▶ The problem:
Please filter the data down to the lines that include the word "Motor" and copy them.

◇ ◇ ◇ ◇

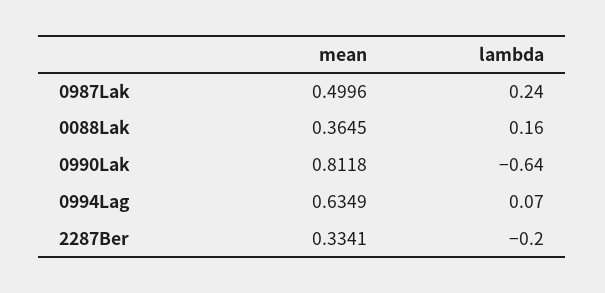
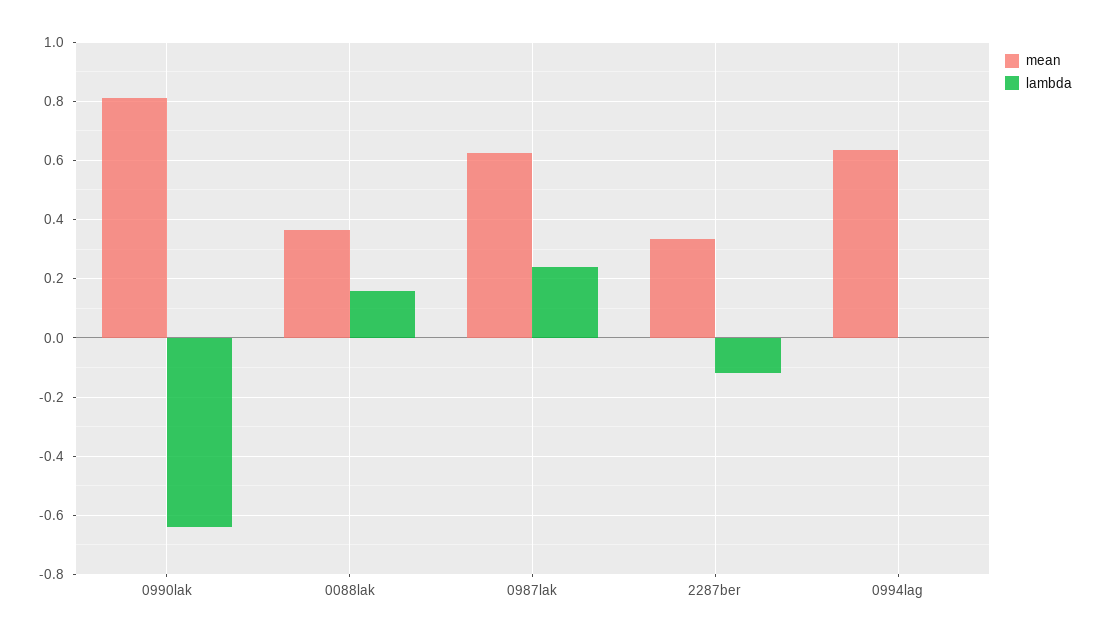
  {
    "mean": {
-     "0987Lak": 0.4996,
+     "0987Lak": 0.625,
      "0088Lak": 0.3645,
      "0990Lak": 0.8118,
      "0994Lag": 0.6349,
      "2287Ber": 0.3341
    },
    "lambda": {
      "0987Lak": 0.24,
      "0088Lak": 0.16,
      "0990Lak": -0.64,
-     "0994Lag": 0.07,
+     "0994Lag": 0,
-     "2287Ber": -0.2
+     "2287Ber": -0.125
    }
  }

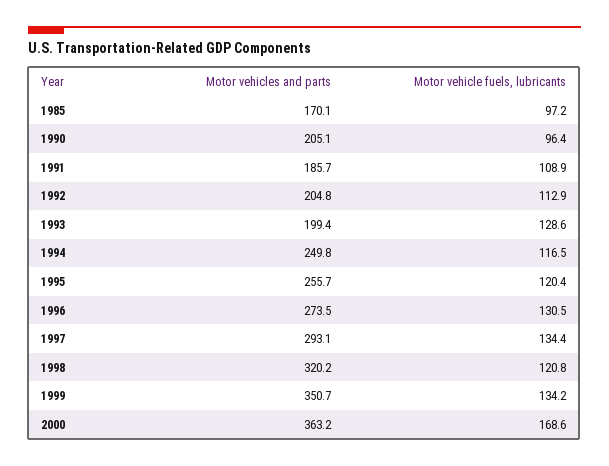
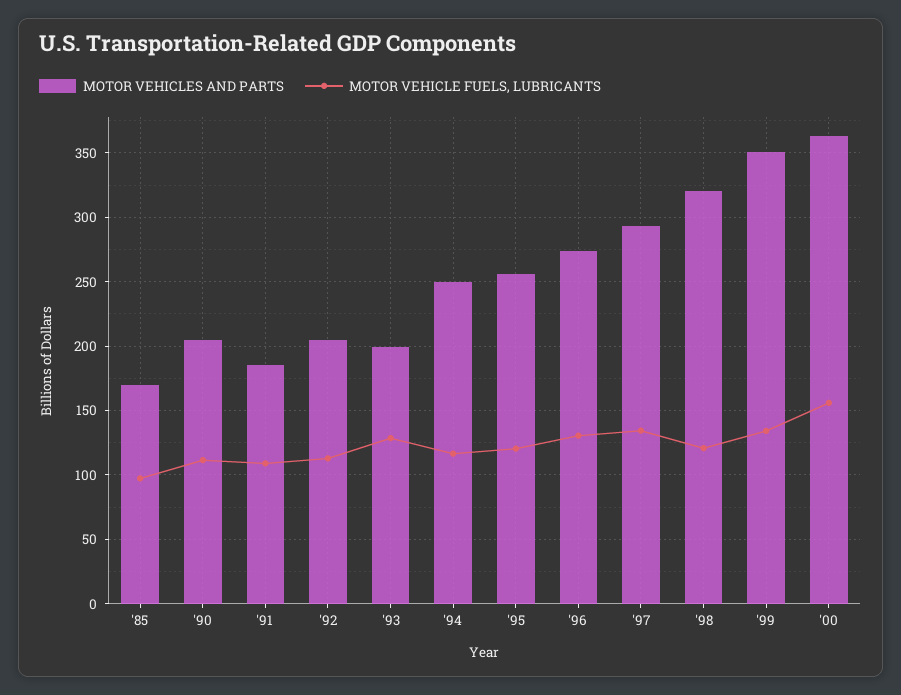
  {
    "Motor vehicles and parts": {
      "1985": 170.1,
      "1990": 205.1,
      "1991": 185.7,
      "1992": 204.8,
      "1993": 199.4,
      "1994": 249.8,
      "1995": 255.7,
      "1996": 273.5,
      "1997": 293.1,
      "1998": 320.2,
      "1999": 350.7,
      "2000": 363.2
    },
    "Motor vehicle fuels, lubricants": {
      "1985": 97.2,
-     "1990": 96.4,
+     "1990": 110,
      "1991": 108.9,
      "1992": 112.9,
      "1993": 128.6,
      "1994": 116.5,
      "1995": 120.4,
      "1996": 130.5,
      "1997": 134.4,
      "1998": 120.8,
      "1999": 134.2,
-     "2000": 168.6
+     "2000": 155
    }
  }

◇ ◇ ◇ ◇

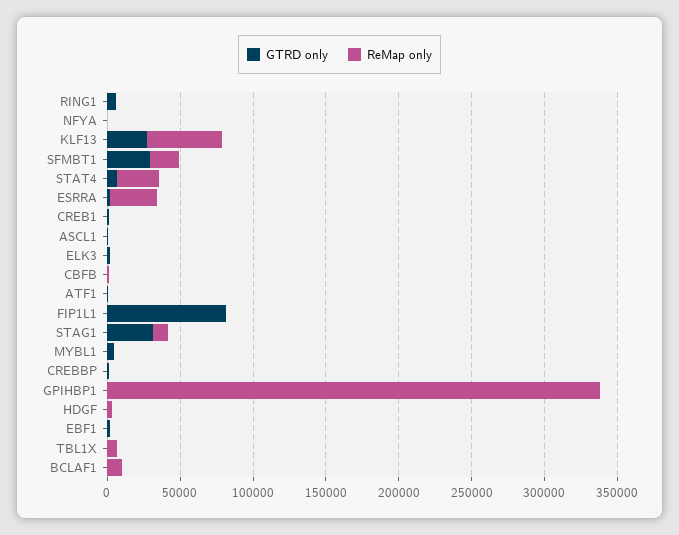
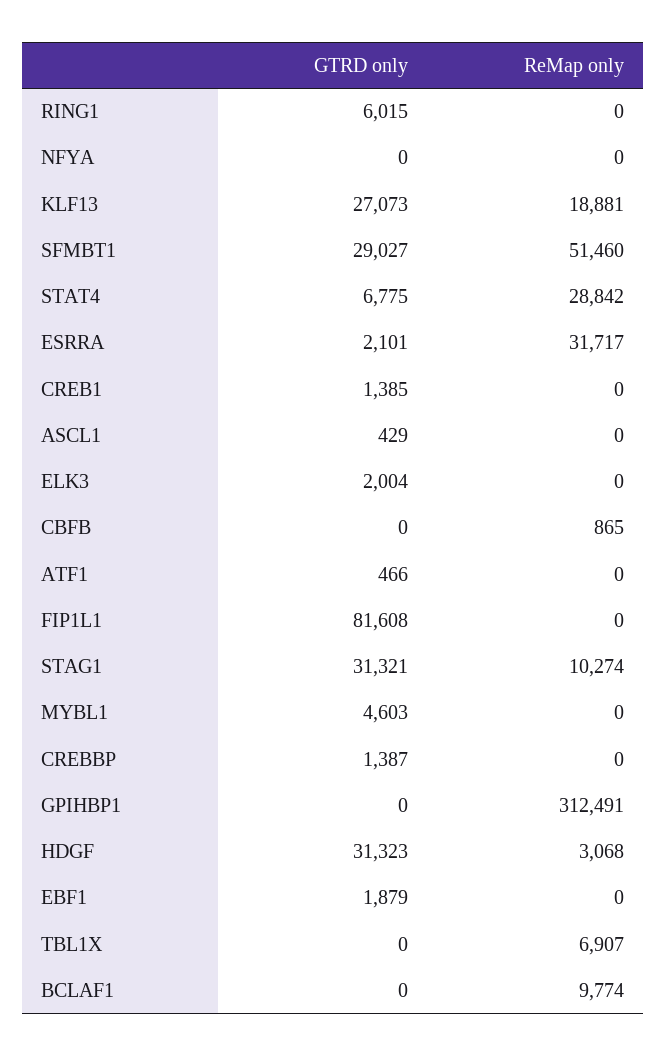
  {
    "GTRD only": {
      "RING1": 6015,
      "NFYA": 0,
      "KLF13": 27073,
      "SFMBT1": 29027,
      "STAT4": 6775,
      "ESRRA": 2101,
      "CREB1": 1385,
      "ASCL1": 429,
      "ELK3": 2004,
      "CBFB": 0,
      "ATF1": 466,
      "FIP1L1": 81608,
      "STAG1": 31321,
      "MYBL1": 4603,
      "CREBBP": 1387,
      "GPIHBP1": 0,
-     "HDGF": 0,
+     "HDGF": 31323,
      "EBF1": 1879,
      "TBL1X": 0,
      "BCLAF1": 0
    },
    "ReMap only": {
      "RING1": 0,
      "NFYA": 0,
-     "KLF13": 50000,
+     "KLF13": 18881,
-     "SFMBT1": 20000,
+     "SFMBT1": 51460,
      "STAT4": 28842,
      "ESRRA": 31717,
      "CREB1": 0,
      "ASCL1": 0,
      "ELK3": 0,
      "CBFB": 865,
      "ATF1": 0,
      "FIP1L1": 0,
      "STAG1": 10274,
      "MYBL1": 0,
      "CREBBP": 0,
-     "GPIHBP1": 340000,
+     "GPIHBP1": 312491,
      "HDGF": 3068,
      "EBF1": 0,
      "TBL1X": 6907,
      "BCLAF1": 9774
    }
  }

◇ ◇ ◇ ◇

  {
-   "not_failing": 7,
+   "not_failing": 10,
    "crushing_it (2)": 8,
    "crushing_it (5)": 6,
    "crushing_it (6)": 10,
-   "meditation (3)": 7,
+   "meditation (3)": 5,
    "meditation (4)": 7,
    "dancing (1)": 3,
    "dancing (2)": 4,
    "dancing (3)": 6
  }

◇ ◇ ◇ ◇

▶ Exercise output:
    "Motor vehicles and parts": {
    "Motor vehicle fuels, lubricants": {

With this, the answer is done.